- _APPLY WHAT YOU READ_:
**1)** Print the passage from the construction and wildlife text word for word, starting with "Photo credits Steph" and going on through "An aligned outcome!".
**2)** Turn the records, starting with the first line and going on through the line with "Für kurze Zeit", into a JSON list of strings with one string per line and blank lines omitted.

- _SOURCE TEXT_:
╔══

The construction of a marina on Waiheke Island recently made the news for all the wrong reasons. This was a case of construction proceeding without due recognition of the effect on the native fauna and flora and getting all parties aligned on the mitigation measures specified in the consent to allow the development to proceed.
Photo credits Steph Kirk
Contrast this with a recent rehoming of 40 native copper skinks on the Takitimu North Link Project in Tauranga, being constructed by Waka Kotahi, New Zealand Transport Authority. This project is being constructed by a joint venture of Fulton Hogan and HEB, both well-established contractors in New Zealand and the Bay of Plenty who are invested in the local
community. Waka Kotahi spent the time working through the effects of the construction of this 6.8km expressway section on the local fauna and flora and the hapu whenua during the consenting phase. The result was a set of consent conditions designed to protect the habitat whilst still allowing progress for the community and the local and national economy. An aligned outcome!

╚══

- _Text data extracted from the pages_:
╔══

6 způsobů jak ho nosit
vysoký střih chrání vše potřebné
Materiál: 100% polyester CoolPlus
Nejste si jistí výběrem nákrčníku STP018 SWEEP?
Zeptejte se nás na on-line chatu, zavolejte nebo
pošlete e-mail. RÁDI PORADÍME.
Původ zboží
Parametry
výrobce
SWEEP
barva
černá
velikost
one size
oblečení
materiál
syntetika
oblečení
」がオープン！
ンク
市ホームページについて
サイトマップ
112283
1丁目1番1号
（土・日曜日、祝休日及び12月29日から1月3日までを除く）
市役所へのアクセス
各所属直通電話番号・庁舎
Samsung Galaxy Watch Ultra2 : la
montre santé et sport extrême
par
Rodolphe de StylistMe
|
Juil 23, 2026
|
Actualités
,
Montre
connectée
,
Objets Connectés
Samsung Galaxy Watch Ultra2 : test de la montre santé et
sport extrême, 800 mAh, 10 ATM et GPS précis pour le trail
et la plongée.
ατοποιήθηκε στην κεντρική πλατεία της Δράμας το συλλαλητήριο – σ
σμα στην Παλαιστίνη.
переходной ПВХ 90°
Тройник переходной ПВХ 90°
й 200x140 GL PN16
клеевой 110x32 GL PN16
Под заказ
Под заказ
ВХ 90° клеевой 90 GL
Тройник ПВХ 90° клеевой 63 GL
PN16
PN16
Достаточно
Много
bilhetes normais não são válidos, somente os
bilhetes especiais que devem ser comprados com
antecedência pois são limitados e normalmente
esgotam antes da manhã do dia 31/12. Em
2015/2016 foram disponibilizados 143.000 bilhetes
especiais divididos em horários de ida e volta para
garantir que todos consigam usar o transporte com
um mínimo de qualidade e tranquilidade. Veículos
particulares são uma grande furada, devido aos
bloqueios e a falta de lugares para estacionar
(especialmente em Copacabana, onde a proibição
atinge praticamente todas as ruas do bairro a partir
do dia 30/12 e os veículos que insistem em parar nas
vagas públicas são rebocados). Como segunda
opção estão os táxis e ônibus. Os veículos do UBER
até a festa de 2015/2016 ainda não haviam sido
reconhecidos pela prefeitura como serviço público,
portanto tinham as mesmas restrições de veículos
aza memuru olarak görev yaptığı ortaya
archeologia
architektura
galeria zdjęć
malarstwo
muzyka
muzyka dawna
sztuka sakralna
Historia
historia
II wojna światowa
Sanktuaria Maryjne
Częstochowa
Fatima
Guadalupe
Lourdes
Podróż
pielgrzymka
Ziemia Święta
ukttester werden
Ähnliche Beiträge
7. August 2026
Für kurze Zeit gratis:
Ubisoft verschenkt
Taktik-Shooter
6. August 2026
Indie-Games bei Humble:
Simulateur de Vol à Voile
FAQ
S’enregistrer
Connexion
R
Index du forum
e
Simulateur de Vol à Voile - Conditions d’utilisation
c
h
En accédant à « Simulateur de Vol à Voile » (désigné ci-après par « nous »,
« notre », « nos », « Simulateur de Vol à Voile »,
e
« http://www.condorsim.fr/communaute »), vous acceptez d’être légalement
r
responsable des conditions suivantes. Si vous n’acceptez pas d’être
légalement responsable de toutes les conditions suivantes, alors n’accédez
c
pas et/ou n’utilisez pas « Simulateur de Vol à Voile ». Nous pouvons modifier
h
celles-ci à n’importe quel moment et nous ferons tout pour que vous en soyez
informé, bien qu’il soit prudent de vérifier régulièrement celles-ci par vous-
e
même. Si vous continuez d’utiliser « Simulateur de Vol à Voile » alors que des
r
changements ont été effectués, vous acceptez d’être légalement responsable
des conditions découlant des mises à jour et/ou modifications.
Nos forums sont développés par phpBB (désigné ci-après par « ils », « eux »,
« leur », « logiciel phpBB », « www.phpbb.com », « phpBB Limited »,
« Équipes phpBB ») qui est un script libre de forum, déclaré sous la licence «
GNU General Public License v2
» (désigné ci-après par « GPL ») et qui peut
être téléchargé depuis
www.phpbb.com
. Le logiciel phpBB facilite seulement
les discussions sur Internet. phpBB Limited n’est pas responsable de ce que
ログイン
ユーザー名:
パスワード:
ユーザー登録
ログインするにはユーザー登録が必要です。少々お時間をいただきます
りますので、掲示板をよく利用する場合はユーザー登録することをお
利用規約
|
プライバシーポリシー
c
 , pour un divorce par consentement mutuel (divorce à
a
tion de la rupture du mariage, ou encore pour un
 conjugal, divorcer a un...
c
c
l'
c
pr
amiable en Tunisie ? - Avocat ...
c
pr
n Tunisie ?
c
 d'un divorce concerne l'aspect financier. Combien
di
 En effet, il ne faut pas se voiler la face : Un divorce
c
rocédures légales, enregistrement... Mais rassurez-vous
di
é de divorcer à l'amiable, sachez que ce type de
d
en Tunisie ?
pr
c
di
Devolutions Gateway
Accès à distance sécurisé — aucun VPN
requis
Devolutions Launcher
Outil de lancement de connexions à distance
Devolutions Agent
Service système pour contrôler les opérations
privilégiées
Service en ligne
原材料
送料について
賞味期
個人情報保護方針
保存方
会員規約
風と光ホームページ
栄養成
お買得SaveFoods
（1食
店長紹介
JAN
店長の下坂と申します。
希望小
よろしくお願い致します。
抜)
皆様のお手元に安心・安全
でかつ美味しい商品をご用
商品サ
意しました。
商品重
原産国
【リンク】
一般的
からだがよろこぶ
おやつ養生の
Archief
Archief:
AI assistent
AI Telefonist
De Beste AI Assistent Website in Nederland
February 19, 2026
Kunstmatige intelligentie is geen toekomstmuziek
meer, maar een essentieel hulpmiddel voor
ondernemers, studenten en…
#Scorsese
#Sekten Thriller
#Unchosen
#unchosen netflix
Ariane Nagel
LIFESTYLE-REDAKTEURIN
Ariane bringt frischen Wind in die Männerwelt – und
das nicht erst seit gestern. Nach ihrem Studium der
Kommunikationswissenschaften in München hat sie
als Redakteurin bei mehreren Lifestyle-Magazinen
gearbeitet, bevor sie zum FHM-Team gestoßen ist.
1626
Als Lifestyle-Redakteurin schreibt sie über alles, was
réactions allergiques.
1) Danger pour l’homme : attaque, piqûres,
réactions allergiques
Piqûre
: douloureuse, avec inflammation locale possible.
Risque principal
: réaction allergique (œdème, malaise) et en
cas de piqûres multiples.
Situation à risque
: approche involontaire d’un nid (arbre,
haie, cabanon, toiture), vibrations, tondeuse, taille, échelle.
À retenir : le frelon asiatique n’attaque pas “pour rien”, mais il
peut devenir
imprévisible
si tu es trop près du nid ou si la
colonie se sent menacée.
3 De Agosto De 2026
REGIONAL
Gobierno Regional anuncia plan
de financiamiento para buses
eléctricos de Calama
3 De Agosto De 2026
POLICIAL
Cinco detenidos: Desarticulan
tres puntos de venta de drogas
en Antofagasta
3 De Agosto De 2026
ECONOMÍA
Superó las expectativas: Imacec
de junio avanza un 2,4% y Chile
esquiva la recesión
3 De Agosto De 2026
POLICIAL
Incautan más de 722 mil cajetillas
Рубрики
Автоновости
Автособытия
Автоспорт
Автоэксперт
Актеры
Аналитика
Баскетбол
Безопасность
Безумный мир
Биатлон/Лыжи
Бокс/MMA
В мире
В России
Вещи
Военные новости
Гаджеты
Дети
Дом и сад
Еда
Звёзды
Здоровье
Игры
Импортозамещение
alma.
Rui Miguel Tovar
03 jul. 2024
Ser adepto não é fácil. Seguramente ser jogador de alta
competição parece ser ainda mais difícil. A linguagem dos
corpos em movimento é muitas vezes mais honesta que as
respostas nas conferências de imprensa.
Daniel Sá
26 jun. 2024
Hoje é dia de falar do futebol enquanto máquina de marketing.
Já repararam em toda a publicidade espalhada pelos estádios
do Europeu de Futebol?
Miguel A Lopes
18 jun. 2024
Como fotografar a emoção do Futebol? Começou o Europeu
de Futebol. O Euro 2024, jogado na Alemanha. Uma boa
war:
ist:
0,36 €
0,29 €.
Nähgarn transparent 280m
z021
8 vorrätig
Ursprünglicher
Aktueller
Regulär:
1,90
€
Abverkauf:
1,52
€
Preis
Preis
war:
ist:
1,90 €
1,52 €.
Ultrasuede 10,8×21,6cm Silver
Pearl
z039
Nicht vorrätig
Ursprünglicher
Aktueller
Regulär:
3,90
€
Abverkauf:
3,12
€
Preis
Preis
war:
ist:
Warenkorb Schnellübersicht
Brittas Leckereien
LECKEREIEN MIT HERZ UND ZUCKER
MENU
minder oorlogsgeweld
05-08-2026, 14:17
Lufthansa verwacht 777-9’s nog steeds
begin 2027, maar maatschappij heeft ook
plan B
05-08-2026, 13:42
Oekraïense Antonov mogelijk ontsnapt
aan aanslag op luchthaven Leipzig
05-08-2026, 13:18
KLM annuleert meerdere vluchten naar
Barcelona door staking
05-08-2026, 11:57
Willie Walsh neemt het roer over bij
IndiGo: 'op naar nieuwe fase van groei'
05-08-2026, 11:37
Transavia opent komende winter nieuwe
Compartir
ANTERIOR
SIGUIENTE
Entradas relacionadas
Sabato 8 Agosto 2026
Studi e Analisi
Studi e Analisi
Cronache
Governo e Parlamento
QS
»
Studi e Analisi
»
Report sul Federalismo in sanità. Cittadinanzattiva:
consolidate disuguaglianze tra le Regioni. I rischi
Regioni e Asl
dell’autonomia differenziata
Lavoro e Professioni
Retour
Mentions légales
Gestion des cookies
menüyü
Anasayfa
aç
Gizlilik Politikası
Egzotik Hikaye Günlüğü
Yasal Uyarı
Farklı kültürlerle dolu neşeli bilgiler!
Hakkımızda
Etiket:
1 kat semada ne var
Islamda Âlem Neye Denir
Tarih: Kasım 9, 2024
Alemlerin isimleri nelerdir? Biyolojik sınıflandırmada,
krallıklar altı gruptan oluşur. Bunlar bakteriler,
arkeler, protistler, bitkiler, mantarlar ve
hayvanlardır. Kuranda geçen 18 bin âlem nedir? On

╚══

- _SOLUTIONS TO EACH TASK_:
**1)**
Photo credits Steph Kirk
Contrast this with a recent rehoming of 40 native copper skinks on the Takitimu North Link Project in Tauranga, being constructed by Waka Kotahi, New Zealand Transport Authority. This project is being constructed by a joint venture of Fulton Hogan and HEB, both well-established contractors in New Zealand and the Bay of Plenty who are invested in the local
community. Waka Kotahi spent the time working through the effects of the construction of this 6.8km expressway section on the local fauna and flora and the hapu whenua during the consenting phase. The result was a set of consent conditions designed to protect the habitat whilst still allowing progress for the community and the local and national economy. An aligned outcome!

**2)**
[
  "6 způsobů jak ho nosit",
  "vysoký střih chrání vše potřebné",
  "Materiál: 100% polyester CoolPlus",
  "Nejste si jistí výběrem nákrčníku STP018 SWEEP?",
  "Zeptejte se nás na on-line chatu, zavolejte nebo",
  "pošlete e-mail. RÁDI PORADÍME.",
  "Původ zboží",
  "Parametry",
  "výrobce",
  "SWEEP",
  "barva",
  "černá",
  "velikost",
  "one size",
  "oblečení",
  "materiál",
  "syntetika",
  "oblečení",
  "」がオープン！",
  "ンク",
  "市ホームページについて",
  "サイトマップ",
  "112283",
  "1丁目1番1号",
  "（土・日曜日、祝休日及び12月29日から1月3日までを除く）",
  "市役所へのアクセス",
  "各所属直通電話番号・庁舎",
  "Samsung Galaxy Watch Ultra2 : la",
  "montre santé et sport extrême",
  "par",
  "Rodolphe de StylistMe",
  "|",
  "Juil 23, 2026",
  "|",
  "Actualités",
  ",",
  "Montre",
  "connectée",
  ",",
  "Objets Connectés",
  "Samsung Galaxy Watch Ultra2 : test de la montre santé et",
  "sport extrême, 800 mAh, 10 ATM et GPS précis pour le trail",
  "et la plongée.",
  "ατοποιήθηκε στην κεντρική πλατεία της Δράμας το συλλαλητήριο – σ",
  "σμα στην Παλαιστίνη.",
  "переходной ПВХ 90°",
  "Тройник переходной ПВХ 90°",
  "й 200x140 GL PN16",
  "клеевой 110x32 GL PN16",
  "Под заказ",
  "Под заказ",
  "ВХ 90° клеевой 90 GL",
  "Тройник ПВХ 90° клеевой 63 GL",
  "PN16",
  "PN16",
  "Достаточно",
  "Много",
  "bilhetes normais não são válidos, somente os",
  "bilhetes especiais que devem ser comprados com",
  "antecedência pois são limitados e normalmente",
  "esgotam antes da manhã do dia 31/12. Em",
  "2015/2016 foram disponibilizados 143.000 bilhetes",
  "especiais divididos em horários de ida e volta para",
  "garantir que todos consigam usar o transporte com",
  "um mínimo de qualidade e tranquilidade. Veículos",
  "particulares são uma grande furada, devido aos",
  "bloqueios e a falta de lugares para estacionar",
  "(especialmente em Copacabana, onde a proibição",
  "atinge praticamente todas as ruas do bairro a partir",
  "do dia 30/12 e os veículos que insistem em parar nas",
  "vagas públicas são rebocados). Como segunda",
  "opção estão os táxis e ônibus. Os veículos do UBER",
  "até a festa de 2015/2016 ainda não haviam sido",
  "reconhecidos pela prefeitura como serviço público,",
  "portanto tinham as mesmas restrições de veículos",
  "aza memuru olarak görev yaptığı ortaya",
  "archeologia",
  "architektura",
  "galeria zdjęć",
  "malarstwo",
  "muzyka",
  "muzyka dawna",
  "sztuka sakralna",
  "Historia",
  "historia",
  "II wojna światowa",
  "Sanktuaria Maryjne",
  "Częstochowa",
  "Fatima",
  "Guadalupe",
  "Lourdes",
  "Podróż",
  "pielgrzymka",
  "Ziemia Święta",
  "ukttester werden",
  "Ähnliche Beiträge",
  "7. August 2026",
  "Für kurze Zeit gratis:"
]